## [WHAT TO PRODUCE]
The needed output is the run of lines below from the one containing "inte att manipulera upphovsmannaskapet" through the one containing "is quererão anunciar", copied exactly and free of pictures.

SUPPLIED RECORDS Block Start

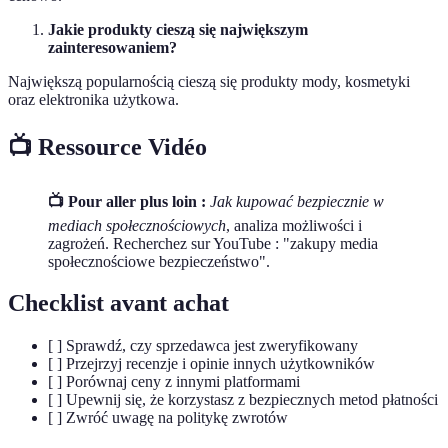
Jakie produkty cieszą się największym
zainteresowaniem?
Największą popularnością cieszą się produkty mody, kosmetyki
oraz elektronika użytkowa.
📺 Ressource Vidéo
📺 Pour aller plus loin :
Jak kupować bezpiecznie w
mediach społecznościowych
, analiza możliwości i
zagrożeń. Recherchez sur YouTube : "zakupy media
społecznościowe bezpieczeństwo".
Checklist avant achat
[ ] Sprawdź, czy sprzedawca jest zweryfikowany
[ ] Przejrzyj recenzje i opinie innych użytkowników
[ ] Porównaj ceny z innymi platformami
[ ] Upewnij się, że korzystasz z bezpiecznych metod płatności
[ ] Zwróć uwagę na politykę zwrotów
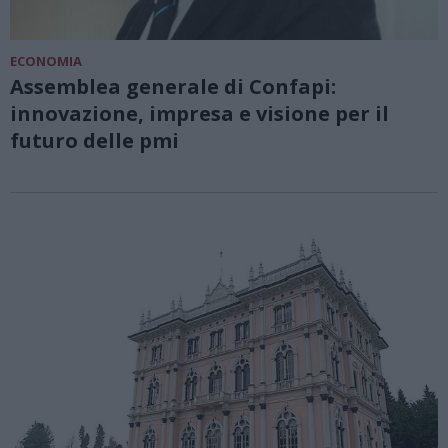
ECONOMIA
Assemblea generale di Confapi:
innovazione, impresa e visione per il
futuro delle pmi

SUPPLIED RECORDS Block End
SUPPLIED RECORDS Block Start

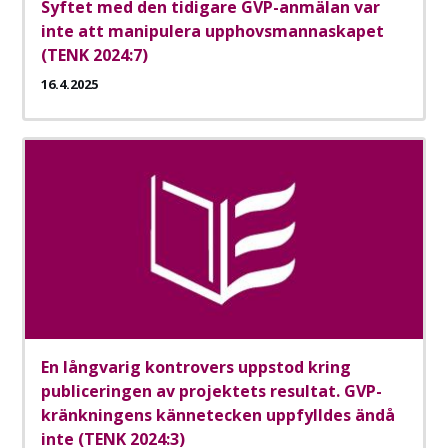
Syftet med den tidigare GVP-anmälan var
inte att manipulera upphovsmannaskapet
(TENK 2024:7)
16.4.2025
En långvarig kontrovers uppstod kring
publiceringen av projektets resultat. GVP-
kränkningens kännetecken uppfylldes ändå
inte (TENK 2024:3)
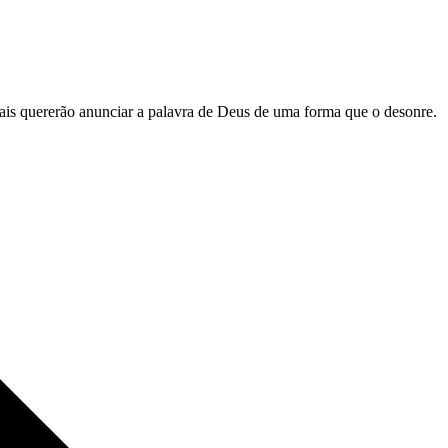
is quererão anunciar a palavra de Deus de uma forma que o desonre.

SUPPLIED RECORDS Block End

## [THE ANSWER]
inte att manipulera upphovsmannaskapet
(TENK 2024:7)
16.4.2025
En långvarig kontrovers uppstod kring
publiceringen av projektets resultat. GVP-
kränkningens kännetecken uppfylldes ändå
inte (TENK 2024:3)
is quererão anunciar a palavra de Deus de uma forma que o desonre.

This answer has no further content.